Task material Block Start
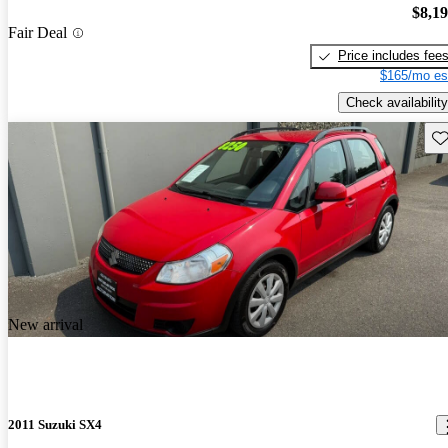
$8,1
Fair Deal
Price includes fee
$165/mo es
Check availability
Sav
New arrival
2011 Suzuki SX4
Task material Block End
■ Task brief ■
Extract every line of text above word for word, leaving the picture out of your answer.

■ Worked solution ■
$8,1
Fair Deal
Price includes fee
$165/mo es
Check availability
Sav
New arrival
2011 Suzuki SX4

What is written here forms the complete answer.